Grant Pickering: Yeah. Hey, Joey, thanks for the question. Yeah, I mean we’ve got, VAX-31will be first up. As we look ahead, we’ve got to obviously complete the Phase 3 studies, but given the strength of the treatment effect in Phase 2, we’re extremely confident heading into the Phase 3 experiment. Once we have that package together and we have to get all of our BLA together, et cetera, et cetera. But looking ahead to a potential ACIP review, we have a product that has the makings of the most compelling profile that they would have reviewed to-date and even the last occasion where an adult pneumococcal conjugate vaccine was debated, I think there were expectations that, that profile could have warranted a preferred recommendation, but for the fact that while it had improved coverage, it did not cover historically circulating strains, some of which were actively circulating in the moment.

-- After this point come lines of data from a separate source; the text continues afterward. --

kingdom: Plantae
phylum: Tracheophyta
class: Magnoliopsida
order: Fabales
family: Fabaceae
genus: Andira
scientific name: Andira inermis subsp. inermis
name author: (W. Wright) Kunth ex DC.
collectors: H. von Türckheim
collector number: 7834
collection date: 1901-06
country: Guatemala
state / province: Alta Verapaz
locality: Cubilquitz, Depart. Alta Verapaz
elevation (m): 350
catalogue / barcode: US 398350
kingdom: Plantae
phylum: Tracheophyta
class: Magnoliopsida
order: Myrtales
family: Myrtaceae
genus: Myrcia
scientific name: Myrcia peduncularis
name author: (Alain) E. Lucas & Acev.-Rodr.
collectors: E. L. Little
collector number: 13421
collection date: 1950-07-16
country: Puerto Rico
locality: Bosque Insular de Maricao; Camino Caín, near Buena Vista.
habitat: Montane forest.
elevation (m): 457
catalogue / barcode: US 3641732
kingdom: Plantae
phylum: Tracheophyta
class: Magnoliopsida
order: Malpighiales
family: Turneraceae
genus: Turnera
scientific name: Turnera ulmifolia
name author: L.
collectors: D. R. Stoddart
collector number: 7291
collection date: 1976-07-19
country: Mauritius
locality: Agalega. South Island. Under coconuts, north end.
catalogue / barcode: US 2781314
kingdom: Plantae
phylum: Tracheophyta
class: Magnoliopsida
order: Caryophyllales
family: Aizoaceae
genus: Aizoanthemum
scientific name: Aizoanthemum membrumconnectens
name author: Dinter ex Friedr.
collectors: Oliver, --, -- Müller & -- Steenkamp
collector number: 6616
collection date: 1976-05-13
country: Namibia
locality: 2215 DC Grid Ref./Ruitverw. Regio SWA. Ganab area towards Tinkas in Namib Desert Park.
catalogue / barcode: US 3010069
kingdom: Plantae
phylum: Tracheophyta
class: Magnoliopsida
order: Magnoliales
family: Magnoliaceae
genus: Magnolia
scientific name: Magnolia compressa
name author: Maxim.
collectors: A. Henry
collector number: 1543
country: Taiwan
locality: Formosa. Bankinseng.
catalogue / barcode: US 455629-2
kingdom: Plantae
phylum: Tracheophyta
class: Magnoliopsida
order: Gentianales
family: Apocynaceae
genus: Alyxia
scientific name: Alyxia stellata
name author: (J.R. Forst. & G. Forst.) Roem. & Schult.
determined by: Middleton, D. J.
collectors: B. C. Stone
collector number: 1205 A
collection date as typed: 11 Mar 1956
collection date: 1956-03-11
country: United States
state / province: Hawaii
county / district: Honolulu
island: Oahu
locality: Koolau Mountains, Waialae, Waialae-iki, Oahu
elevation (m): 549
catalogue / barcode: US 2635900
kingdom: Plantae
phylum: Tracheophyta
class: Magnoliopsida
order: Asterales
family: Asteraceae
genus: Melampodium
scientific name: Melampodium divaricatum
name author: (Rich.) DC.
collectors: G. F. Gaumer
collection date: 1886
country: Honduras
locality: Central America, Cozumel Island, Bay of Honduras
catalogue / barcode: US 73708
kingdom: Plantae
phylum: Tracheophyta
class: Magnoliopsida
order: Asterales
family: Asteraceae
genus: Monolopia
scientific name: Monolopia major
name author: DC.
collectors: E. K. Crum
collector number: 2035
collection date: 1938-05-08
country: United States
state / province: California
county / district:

And so for us, we have a product profile, at least based on what we’ve seen to-date that has even higher coverage than that particular vaccine while covering the historically circulating strains and improving immune responses to boot, which are multiple advantages relative to what anyone else has ever seen. And we have seen preferred recommendations granted in the adult setting and it gives us the kind of confidence that it’s certainly something that we can plan for. It’s not a guarantee, but something that we can plan for. In the infant setting, the last conversation was when Prevnar 20 was approved and debated. And really the coverage there based on the dialogue they had was enough to warrant a preferred recommendation, but they explicitly did not grant it, the preferred recommendation because of the diminished immune responses that were evident, which is the reason why as we think about our 24 valent and 31 valent moving forward, it gives us a lot of confidence that VAX-24 which is ahead, truly does have a differentiated superior profile in that if we can see anything similar to the adult results where we’re not only conferring broader coverage with additional conjugates, but also potentially higher immune responses, that would have been precisely what they were looking for when they last considered a preferred recommendation.

And then I think as it relates to what will happen in the future, we’re ways away from that ACIP conversation, that ACIP composition, et cetera. So I think it’s premature to suggest anything other than the basis for which these decisions have been made historically, which is based on the merits of the vaccine for which they’re considering relative to the vaccines that are the standard-of-care up to that point and to what extent the newer vaccine can provide better protection and better return on investment for this country.

Operator: Ladies and gentlemen, that will conclude today’s question-and-answer period and also conclude today’s Vaxcyte fourth quarter and full year 2024 earnings call. Please disconnect your line at this time and have a wonderful day.